Il Garante della Privacy nell’ultima relazione sul 2015 ha ben portato alla luce una serie di dati che devono far riflettere anche e soprattutto le aziende di piccole e grandi dimensioni.
L’aumento “dell’esposizione” dei dati sul web ha aumentato, non solo i vantaggi per i meccanismi di marketing, ma anche fenomeni di cybercrime. Stiamo parlando di un giro d’affari di circa 980 miliardi di euro.
In questa cifra sono compresi reati di “basso livello” (se così vogliamo chiamarli) come i furti di identità o di accesso ai sistemi di pagamento, ma ancora di più, banche dati aziendali, risorse documentali e patrimoni digitali privati di aziende di ogni dimensione. E sottolineiamo “ogni”.
Se da una parte assistiamo ad una corsa al digitale dettata dal “Time to market” sempre più ristretto, dall’altra parte si sottovalutano spesso gli aspetti legati alla sicurezza o all’adeguamento normativo.
Non basta essere al sicuro, bisogna anche essere a norma
Questo è un’altro degli aspetti cruciali che riguardano l’immissione in rete di grandi quantità di dati di ogni genere.
Pensiamo a quelli di carattere sanitario, a quelli fiscali, all’impatto delle nuove tecnologie nel mondo del lavoro, la protezione degli atti processuali o la “semplice” archiviazione delle note di negoziazione tra due aziende nei sistemi di CRM o negli archivi digitali (quando questi esistono e sono organizzati).

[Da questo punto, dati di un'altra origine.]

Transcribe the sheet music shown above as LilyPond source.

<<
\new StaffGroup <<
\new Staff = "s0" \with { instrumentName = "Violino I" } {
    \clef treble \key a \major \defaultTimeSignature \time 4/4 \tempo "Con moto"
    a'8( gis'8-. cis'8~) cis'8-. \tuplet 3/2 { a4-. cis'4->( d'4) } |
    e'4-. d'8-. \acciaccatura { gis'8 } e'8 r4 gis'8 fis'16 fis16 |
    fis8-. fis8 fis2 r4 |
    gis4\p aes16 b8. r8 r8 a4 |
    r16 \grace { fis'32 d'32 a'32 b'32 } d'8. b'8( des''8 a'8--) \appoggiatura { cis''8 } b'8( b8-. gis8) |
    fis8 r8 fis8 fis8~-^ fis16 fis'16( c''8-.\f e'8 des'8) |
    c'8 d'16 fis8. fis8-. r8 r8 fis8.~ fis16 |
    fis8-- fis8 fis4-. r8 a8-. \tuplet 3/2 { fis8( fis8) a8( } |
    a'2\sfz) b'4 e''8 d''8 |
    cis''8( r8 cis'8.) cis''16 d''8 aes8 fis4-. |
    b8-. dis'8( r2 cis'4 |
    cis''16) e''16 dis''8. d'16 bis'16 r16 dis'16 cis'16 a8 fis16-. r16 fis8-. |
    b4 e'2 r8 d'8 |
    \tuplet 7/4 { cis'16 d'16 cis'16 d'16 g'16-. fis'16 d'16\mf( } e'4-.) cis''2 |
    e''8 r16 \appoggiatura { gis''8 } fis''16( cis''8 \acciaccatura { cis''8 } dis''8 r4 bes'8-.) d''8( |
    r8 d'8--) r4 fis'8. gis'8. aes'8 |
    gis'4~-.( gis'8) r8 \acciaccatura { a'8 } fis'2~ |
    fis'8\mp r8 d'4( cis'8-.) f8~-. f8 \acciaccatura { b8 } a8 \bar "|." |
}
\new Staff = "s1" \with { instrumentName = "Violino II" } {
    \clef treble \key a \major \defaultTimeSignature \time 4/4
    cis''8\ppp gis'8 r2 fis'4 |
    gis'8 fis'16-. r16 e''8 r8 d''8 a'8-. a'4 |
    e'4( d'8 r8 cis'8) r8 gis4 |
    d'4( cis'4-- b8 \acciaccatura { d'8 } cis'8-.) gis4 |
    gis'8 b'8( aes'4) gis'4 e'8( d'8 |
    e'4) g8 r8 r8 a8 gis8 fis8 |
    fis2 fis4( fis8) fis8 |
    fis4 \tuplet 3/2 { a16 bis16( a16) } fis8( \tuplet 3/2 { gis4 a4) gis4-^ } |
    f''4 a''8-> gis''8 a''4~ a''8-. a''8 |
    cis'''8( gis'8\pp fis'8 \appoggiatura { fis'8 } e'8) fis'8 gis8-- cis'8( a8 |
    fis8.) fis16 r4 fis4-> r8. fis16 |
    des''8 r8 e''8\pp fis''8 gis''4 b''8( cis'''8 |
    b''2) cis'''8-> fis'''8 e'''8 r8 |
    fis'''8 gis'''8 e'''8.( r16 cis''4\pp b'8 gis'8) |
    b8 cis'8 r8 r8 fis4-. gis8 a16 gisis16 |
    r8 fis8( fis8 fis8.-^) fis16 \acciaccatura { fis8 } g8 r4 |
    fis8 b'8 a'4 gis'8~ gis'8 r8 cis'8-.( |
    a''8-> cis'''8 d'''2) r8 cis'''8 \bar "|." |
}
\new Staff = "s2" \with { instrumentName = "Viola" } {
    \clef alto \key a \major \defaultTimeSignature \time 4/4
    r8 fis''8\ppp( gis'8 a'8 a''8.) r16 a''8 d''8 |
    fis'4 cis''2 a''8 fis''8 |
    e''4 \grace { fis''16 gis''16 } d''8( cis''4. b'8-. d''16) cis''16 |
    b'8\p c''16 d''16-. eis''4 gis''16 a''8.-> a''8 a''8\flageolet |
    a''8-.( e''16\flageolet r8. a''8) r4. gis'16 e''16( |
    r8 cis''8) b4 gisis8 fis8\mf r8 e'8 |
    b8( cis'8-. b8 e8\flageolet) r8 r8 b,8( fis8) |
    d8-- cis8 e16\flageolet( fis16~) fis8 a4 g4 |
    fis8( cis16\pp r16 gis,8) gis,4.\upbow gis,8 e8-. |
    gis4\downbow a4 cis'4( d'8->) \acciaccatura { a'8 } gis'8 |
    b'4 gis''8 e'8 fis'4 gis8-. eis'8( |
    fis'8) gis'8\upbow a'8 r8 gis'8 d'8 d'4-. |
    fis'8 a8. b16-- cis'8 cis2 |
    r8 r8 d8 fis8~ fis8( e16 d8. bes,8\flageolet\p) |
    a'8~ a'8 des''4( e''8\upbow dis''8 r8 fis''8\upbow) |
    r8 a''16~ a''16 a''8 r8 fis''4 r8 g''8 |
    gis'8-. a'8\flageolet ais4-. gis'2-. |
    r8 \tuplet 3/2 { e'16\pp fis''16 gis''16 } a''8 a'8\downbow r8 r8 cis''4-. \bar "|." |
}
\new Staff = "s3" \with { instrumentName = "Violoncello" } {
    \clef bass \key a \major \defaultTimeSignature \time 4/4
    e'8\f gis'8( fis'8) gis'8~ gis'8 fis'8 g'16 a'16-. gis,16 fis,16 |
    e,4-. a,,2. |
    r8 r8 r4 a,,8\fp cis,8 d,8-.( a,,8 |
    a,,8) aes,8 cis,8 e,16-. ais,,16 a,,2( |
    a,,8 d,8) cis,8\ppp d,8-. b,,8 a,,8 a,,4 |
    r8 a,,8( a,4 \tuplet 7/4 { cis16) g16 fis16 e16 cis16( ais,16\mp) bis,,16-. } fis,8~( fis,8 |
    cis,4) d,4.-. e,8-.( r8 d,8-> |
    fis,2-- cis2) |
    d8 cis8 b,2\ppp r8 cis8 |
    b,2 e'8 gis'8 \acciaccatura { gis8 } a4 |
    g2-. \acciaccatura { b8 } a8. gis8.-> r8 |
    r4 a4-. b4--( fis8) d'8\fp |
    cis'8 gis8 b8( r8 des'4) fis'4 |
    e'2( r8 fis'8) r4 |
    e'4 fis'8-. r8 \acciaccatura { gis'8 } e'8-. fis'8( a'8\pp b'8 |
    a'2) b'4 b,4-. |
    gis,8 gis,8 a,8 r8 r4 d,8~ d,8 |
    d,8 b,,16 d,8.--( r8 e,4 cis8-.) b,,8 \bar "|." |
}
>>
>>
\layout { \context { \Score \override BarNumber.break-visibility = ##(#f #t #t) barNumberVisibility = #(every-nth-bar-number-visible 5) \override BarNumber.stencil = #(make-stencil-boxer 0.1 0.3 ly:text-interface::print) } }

Tutto questo ci costringe a valutare l’impatto anche sul fronte della responsabilità legale.
Il Garante della Privacy, solo nel 2015, ha fatto fronte a circa 5000 tra quesiti, reclami e segnalazioni con 303 ispezioni da parte della Guardia di Finanza, per un totale di 1700 violazioni amministrative accertate e contestate dall’autorità giudiziaria.
Se le cifre sembrano esigue basta pensare che sono triplicate nel giro di un anno per cambiare idea.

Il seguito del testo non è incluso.